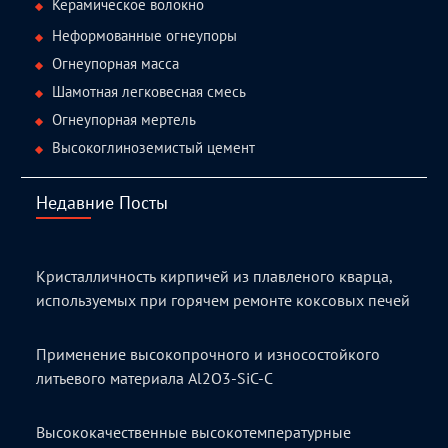
Керамическое волокно
Неформованные огнеупоры
Огнеупорная масса
Шамотная легковесная смесь
Огнеупорная мертель
Высокоглиноземистый цемент
Недавние Посты
Кристалличность кирпичей из плавленого кварца,
используемых при горячем ремонте коксовых печей
Применение высокопрочного и износостойкого
литьевого материала Al2O3-SiC-C
Высококачественные высокотемпературные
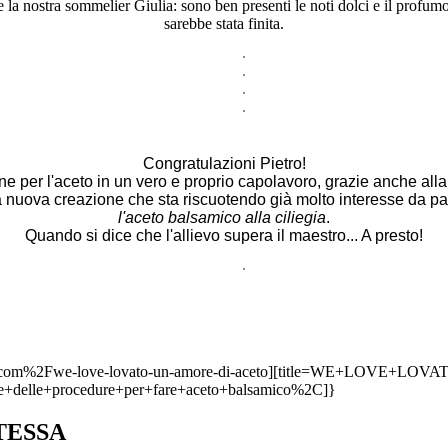
la nostra sommelier Giulia: sono ben presenti le noti dolci e il profumo
sarebbe stata finita.
Congratulazioni Pietro!
ne per l'aceto in un vero e proprio capolavoro, grazie anche alla tu
 nuova creazione che sta riscuotendo già molto interesse da pa
l'aceto balsamico alla ciliegia
.
Quando si dice che l'allievo supera il maestro... A presto!
nti.com%2Fwe-love-lovato-un-amore-di-aceto][title=WE+LOVE
e+delle+procedure+per+fare+aceto+balsamico%2C]}
TESSA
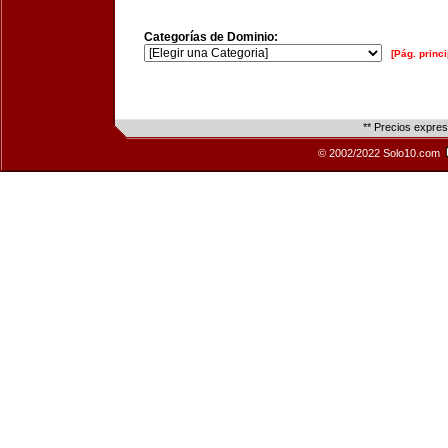
Categorías de Dominio:
[Pág. princi
** Precios expre
© 2002/2022 Solo10.com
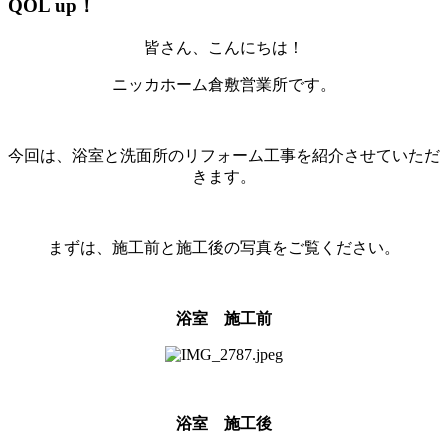
QOL up！
皆さん、こんにちは！
ニッカホーム倉敷営業所です。
今回は、浴室と洗面所のリフォーム工事を紹介させていただ
きます。
まずは、施工前と施工後の写真をご覧ください。
浴室 施工前
浴室 施工後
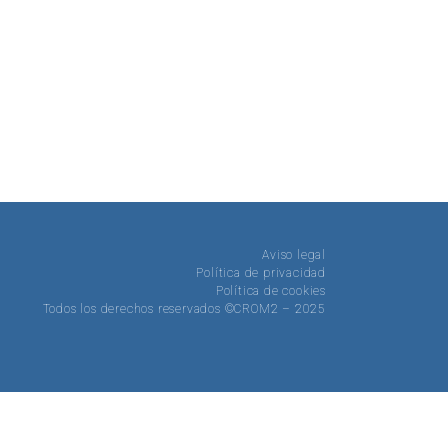
Aviso legal
Política de privacidad
Política de cookies
Todos los derechos reservados ©CROM2 – 2025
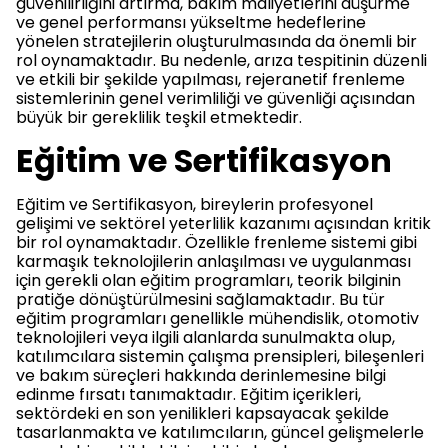
güvenilirliğini artırma, bakım maliyetlerini düşürme
ve genel performansı yükseltme hedeflerine
yönelen stratejilerin oluşturulmasında da önemli bir
rol oynamaktadır. Bu nedenle, arıza tespitinin düzenli
ve etkili bir şekilde yapılması, rejeranetif frenleme
sistemlerinin genel verimliliği ve güvenliği açısından
büyük bir gereklilik teşkil etmektedir.
Eğitim ve Sertifikasyon
Eğitim ve Sertifikasyon, bireylerin profesyonel
gelişimi ve sektörel yeterlilik kazanımı açısından kritik
bir rol oynamaktadır. Özellikle frenleme sistemi gibi
karmaşık teknolojilerin anlaşılması ve uygulanması
için gerekli olan eğitim programları, teorik bilginin
pratiğe dönüştürülmesini sağlamaktadır. Bu tür
eğitim programları genellikle mühendislik, otomotiv
teknolojileri veya ilgili alanlarda sunulmakta olup,
katılımcılara sistemin çalışma prensipleri, bileşenleri
ve bakım süreçleri hakkında derinlemesine bilgi
edinme fırsatı tanımaktadır. Eğitim içerikleri,
sektördeki en son yenilikleri kapsayacak şekilde
tasarlanmakta ve katılımcıların, güncel gelişmelerle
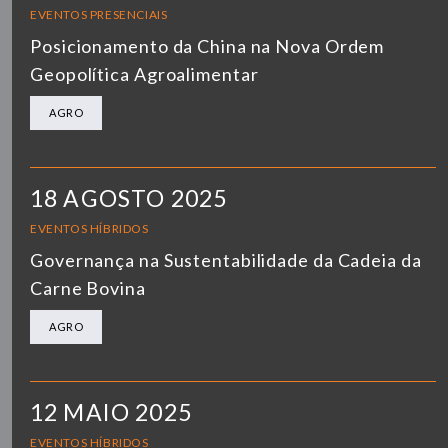
EVENTOS PRESENCIAIS
Posicionamento da China na Nova Ordem
Geopolítica Agroalimentar
AGRO
18 AGOSTO 2025
EVENTOS HÍBRIDOS
Governança na Sustentabilidade da Cadeia da
Carne Bovina
AGRO
12 MAIO 2025
EVENTOS HÍBRIDOS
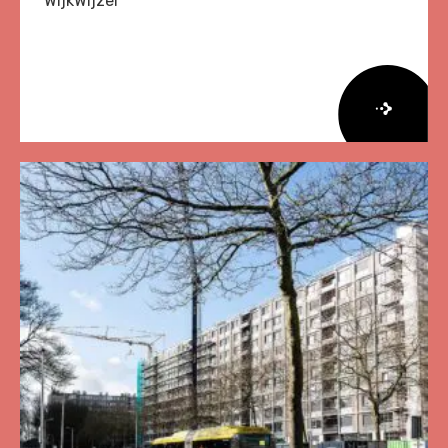
WijkWijzer
Lees
meer
over
Herziene
Onderzoeksagenda
Leefbaarheid
en
Veiligheid
2026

══════════

**WORK INSTRUCTIONS:** Scan the data above for the string "programları". Copy every line in which it appears.

**SOLUTION FOR THIS PROBLEM:**
için gerekli olan eğitim programları, teorik bilginin
eğitim programları genellikle mühendislik, otomotiv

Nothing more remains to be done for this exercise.